François Hollande, interrogé sur LCI, n'a pas hésité ce jeudi matin à mettre "en accusation" les gouvernements qui se sont succédés depuis 2002, alors qu'Airbus a annoncé un vaste plan social qui concerne quelque 10.000 emplois.

"Je mets en accusation les gouvernements depuis 2002 pour ne pas avoir joué tout leur rôle, de vigilance, de contrôle et même de nomination", a expliqué le premier secrétaire du Parti socialiste. Il a ajouté que "c'est Jacques Chirac lui-même et les ministres concernés qui ont nommé Noël Forgeard (ancien coprésident exécutif d'EADS), qui a échoué dans sa direction d'entreprise dans le groupe EADS-Airbus", a dénoncé François Hollande.

Il a également montré du doigt Nicolas Sarkozy, membre du gouvernement et "représentant d'une équipe sortante qui a échoué". François Hollande a également insisté sur le fait que l'actionnaire public, qu'est l'Etat, doit "jouer son rôle", ce qui peut passer par une recapitalisation de la société. François Hollande a affirmé se positionner pour "un véritable gouvernement économique face à la Banque centrale européenne" et pour "une négociation internationale pour fixer le bon niveau des parités entre euro et dollar".

"On a vu avec Boeing combien, dans cette grande compétition aéronautique, le soutien des Etats était essentiel", a déclaré pour sa part François Bayrou devant la presse, à l'issue d'un entretien avec le Premier ministre luxembourgeois, Jean-Claude Juncker, à Luxembourg. "Quand Boeing a traversé des mauvaises passes, il a trouvé auprès du gouvernement américain l'aide massive qui s'imposait, et je pense qu'il faut que ceci serve de guide à la réflexion qui doit être celle de nos Etats", a ajouté le candidat UDF à la présidentielle. "Il y a des moments où il faut apporter du soutien en termes de recherche et développement par exemple, d'avances remboursables".

Il a par ailleurs estimé qu'il y a eu chez Airbus "des problèmes de gouvernance depuis longtemps". "La manière dont ont été organisés les rapports entre les actionnaires, et les actionnaires d'Etat en particulier, les groupes actionnaires et la direction de l'entreprise, n'était pas saine", a-t-il dit.

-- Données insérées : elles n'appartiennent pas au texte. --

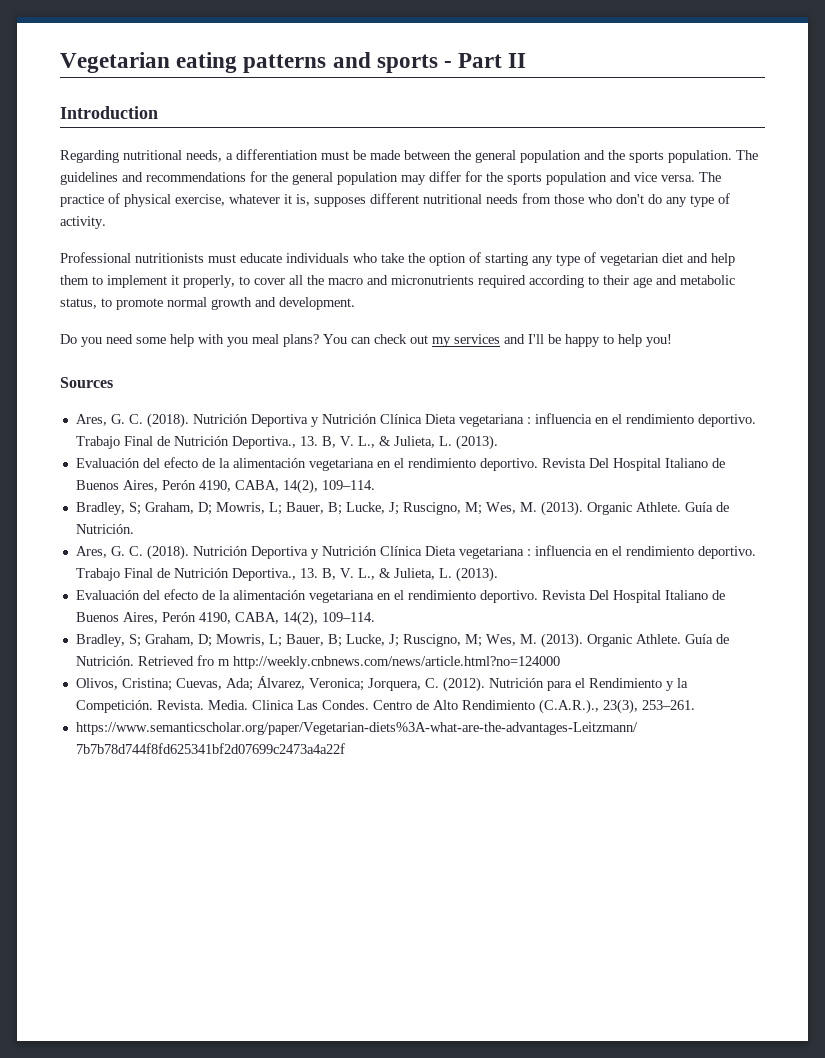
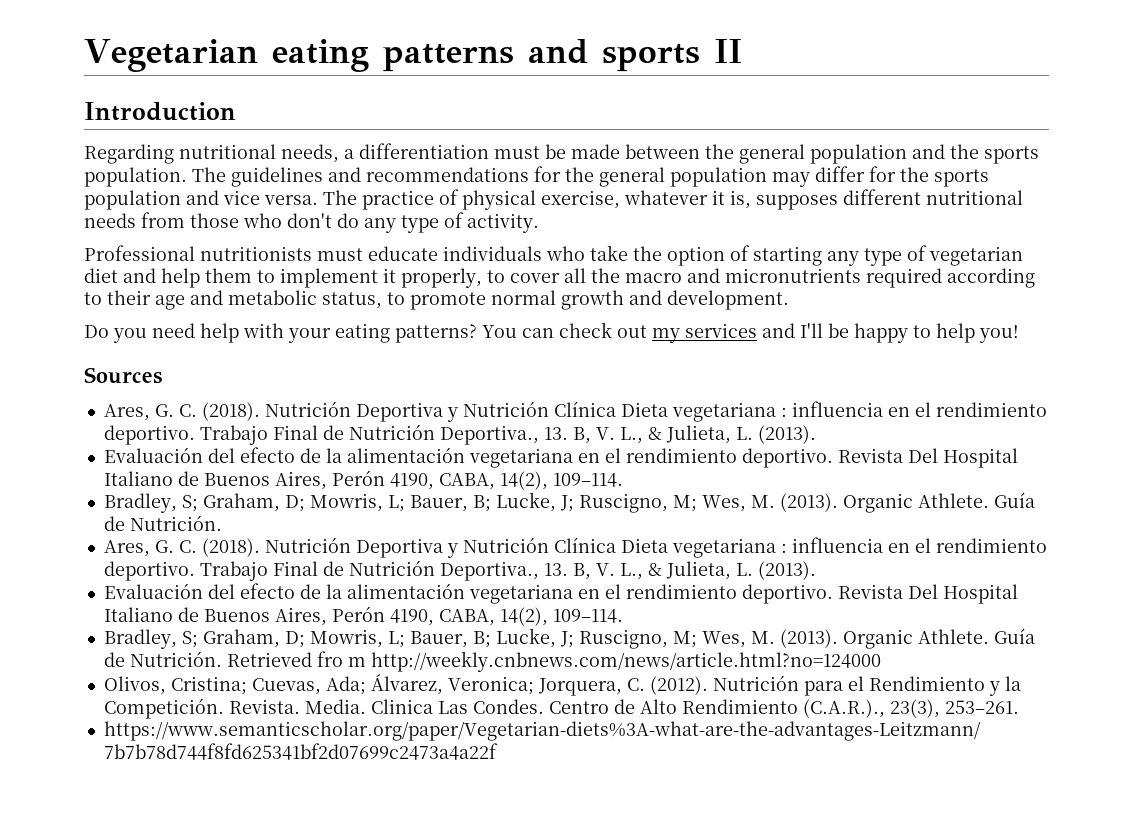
[444,53,503,68] - Part -> (700, 58) none
[136,337,166,344] some -> (195, 330) none
[227,334,319,347] you meal plans? -> [288,323,477,343] your eating patterns?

Il a précisé qu'il rencontrerait "des syndicats d'Airbus, et si c'est possible des responsables" du groupe, lors d'un déplacement lundi à Toulouse.

Cherchant à trouver une solution pour aider Airbus à se sortir de cette crise profonde, le Premier ministre Dominique de Villepin a pour sa part annoncé le déblocage de 100 millions d'euros pour la filière des matériaux composites, qui est "décisive" pour l'avenir aéronautique français.

Le Premier ministre, qui s'exprimait aujourd'hui dans le cadre de sa conférence de presse mensuelle, a ajouté que l'avionneur européen devait rester "un partenaire essentiel" du site de Méaulte (Somme), tant "financier que technologique". Il a également demandé à ce que "des investissements stratégiques soient réalisés, notamment pour évoluer vers les matériaux composites".

Dominique de Villepin a également estimé que le plan mis en place par EADS était nécessaire pour l'avenir d'Airbus, pour mettre fin à l'incertitude de la situation actuelle et préparer l'avenir. Il a en outre déclaré que Louis Gallois, le PDG d'Airbus, s'était engagé à ce qu'il n'y ait aucun "licenciement sec".

Toujours au sein du gouvernement, Michèle-Alliot Marie partage le sentiment de nécessité du plan de restructuration d'Airbus. Le ministre de la Défense a indiqué que ce plan répondait à une "situation d'urgence", même si elle a reconnu que les suppressions d'emploi "entraînent un certain nombre de drames humains".

De son côté, Jacques Barrot, commissaire européen aux Transports, invité d'Europe 1, a expliqué que le constructeur aéronautique a souffert d'une "mauvaise gouvernance" marquée par la "rivalité" entre la France et l'Allemagne. On a privilégié "une gouvernance intergouvernementale, là où il fallait vraiment faire confiance à l'entreprise", avec "une logique industrielle qui aurait permis non pas de regarder la nationalité des uns et des autres mais de créer une équipe basée sur les compétences", a commenté le commissaire européen, qui souhaite que les Etats membres renoncent à prendre leurs intérêts immédiats et "jouent l'intérêt commun".